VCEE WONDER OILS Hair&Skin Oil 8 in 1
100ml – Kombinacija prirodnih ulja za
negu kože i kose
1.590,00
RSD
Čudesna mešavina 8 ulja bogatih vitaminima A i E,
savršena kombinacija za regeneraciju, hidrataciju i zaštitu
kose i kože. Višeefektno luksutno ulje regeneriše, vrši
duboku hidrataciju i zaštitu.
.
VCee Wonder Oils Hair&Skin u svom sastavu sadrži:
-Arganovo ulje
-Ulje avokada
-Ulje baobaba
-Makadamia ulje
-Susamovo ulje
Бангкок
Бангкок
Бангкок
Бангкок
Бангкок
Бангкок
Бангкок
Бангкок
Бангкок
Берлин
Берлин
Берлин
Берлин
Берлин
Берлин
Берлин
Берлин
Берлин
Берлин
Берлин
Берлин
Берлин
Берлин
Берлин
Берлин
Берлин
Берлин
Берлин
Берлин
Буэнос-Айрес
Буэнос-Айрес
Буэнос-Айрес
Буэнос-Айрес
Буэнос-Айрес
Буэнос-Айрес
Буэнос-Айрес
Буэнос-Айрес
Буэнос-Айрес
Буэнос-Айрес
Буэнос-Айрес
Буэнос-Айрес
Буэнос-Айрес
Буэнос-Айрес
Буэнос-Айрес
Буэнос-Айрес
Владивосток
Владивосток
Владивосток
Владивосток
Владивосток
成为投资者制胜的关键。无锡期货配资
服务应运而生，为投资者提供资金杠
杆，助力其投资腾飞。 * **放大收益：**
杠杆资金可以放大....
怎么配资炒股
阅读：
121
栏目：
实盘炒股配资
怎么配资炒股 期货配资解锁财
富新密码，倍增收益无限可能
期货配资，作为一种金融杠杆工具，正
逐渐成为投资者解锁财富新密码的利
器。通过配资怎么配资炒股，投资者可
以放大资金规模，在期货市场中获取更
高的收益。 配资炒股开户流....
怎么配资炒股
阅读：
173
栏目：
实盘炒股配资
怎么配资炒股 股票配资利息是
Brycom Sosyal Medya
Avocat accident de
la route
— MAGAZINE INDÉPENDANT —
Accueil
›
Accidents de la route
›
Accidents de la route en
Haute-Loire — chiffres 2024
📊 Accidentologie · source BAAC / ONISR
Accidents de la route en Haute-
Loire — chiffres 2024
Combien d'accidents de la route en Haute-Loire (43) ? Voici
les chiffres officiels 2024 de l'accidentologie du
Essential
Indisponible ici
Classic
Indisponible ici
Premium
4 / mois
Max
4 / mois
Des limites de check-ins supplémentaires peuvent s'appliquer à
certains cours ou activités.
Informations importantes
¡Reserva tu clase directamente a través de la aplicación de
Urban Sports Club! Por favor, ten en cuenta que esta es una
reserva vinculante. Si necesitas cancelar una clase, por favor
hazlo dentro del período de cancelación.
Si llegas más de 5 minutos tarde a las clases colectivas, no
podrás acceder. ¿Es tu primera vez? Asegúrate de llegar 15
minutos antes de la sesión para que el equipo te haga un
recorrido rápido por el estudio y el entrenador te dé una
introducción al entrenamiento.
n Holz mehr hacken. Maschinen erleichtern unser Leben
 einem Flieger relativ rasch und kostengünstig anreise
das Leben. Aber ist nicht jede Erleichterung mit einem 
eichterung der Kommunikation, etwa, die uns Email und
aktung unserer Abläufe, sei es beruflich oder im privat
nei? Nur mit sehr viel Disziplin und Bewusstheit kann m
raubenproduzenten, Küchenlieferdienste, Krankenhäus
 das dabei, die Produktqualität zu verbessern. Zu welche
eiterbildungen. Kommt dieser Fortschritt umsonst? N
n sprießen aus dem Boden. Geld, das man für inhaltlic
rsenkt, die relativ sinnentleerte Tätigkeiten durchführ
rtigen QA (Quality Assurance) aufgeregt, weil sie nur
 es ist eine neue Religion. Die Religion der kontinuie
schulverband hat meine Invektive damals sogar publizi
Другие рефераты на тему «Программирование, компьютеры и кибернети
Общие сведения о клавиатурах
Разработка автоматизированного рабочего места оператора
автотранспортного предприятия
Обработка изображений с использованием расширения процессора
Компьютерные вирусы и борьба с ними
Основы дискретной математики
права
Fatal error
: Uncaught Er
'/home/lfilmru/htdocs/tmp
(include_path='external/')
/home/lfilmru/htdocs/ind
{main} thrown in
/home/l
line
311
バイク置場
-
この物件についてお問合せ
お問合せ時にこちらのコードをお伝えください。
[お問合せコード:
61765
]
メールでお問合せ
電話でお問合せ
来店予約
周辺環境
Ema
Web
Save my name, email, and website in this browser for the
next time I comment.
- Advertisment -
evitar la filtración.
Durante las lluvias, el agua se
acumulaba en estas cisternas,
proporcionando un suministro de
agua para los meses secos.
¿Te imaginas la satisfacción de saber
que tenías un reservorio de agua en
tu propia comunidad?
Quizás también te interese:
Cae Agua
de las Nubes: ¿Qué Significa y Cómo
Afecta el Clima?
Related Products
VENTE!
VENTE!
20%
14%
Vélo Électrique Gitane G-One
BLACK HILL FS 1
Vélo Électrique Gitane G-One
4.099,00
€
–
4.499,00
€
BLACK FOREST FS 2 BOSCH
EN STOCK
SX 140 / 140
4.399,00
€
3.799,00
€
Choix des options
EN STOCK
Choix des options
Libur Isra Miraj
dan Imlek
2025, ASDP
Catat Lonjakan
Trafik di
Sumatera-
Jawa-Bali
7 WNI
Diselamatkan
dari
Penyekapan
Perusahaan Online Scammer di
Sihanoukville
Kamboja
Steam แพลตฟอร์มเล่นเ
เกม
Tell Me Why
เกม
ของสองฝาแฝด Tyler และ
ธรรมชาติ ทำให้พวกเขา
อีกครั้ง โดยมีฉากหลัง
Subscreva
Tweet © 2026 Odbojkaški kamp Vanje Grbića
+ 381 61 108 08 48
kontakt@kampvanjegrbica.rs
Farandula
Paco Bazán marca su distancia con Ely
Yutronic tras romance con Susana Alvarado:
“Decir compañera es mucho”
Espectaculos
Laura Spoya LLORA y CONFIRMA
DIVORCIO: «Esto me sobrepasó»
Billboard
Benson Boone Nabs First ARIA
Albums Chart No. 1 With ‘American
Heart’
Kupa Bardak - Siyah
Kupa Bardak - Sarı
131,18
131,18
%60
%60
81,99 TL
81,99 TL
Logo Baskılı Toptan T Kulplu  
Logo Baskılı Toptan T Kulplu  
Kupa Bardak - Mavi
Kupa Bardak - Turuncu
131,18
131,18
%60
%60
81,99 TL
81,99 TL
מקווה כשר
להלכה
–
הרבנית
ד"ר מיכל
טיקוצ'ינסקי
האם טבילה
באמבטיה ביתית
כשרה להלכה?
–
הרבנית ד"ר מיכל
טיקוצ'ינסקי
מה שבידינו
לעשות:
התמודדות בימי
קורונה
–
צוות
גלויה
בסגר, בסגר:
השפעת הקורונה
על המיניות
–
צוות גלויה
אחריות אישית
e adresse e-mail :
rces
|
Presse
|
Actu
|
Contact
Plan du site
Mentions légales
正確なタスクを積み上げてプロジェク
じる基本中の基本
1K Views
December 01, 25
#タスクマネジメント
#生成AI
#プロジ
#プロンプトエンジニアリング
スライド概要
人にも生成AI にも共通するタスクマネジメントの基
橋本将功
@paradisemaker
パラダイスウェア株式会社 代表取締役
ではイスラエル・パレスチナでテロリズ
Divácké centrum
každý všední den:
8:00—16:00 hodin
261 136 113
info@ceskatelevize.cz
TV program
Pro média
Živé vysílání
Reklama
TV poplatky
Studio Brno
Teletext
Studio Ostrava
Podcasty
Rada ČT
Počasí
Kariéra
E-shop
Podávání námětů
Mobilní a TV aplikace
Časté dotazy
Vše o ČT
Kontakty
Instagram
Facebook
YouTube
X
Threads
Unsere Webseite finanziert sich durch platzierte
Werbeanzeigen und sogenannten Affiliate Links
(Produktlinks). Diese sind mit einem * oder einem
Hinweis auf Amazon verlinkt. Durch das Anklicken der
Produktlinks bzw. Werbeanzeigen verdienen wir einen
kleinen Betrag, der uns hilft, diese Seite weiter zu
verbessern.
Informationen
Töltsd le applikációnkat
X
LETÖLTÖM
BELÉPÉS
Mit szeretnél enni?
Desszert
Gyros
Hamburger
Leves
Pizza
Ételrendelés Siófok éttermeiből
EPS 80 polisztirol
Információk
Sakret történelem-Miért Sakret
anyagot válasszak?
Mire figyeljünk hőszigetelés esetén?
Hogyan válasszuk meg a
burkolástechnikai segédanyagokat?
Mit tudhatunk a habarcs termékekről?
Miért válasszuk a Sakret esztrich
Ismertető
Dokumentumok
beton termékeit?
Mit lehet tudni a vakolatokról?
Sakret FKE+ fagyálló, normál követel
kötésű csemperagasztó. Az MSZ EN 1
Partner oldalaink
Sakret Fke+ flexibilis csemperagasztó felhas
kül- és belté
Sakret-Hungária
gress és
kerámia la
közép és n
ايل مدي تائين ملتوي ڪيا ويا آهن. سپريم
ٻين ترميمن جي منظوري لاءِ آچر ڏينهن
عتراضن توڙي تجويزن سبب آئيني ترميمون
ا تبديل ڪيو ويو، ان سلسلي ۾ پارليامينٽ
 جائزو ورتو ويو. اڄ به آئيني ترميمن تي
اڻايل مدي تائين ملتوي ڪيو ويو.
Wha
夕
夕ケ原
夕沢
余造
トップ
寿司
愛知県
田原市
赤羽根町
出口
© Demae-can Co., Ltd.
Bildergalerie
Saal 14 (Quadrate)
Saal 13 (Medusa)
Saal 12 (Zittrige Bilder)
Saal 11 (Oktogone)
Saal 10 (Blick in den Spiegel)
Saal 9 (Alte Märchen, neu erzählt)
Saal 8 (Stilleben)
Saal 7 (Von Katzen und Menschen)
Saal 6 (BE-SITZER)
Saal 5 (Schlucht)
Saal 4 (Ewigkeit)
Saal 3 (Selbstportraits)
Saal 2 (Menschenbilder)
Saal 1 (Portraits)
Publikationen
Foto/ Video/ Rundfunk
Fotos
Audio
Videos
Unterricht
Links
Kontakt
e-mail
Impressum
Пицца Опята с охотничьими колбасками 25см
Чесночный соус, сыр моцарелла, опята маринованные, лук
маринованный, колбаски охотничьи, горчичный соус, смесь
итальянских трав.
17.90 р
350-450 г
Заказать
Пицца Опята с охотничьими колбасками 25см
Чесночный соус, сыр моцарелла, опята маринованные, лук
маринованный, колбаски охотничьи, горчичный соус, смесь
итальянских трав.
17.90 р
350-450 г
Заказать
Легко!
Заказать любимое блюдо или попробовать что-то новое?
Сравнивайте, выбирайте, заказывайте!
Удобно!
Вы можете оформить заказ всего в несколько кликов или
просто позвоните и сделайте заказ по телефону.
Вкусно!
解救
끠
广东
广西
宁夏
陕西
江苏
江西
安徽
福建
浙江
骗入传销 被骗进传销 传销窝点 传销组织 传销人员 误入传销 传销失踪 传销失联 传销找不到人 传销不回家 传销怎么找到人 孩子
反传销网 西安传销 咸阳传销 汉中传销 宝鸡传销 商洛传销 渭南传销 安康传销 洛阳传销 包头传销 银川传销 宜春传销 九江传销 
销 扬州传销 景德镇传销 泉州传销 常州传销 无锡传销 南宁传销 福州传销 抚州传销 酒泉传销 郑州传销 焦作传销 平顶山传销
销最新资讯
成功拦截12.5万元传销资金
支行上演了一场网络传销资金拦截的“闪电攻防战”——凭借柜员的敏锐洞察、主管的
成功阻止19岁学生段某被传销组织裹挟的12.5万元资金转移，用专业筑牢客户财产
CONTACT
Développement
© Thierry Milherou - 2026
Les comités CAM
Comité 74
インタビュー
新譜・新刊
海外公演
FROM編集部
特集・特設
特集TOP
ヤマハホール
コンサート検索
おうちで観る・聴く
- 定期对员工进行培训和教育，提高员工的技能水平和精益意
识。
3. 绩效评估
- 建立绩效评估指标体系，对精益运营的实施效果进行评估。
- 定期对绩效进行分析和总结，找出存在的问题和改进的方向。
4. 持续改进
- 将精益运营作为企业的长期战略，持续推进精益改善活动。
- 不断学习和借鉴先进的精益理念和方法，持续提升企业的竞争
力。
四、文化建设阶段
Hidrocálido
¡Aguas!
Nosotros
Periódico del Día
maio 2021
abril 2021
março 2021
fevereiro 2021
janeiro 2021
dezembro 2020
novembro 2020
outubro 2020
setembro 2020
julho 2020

┄┄┄┄┄┄┄┄┄┄┄┄┄┄┄┄┄┄┄┄

Request
Copy out the lines from the very start of the rows above down to the line containing "kose i kože.", with both ends included.

Output of the task
VCEE WONDER OILS Hair&Skin Oil 8 in 1
100ml – Kombinacija prirodnih ulja za
negu kože i kose
1.590,00
RSD
Čudesna mešavina 8 ulja bogatih vitaminima A i E,
savršena kombinacija za regeneraciju, hidrataciju i zaštitu
kose i kože. Višeefektno luksutno ulje regeneriše, vrši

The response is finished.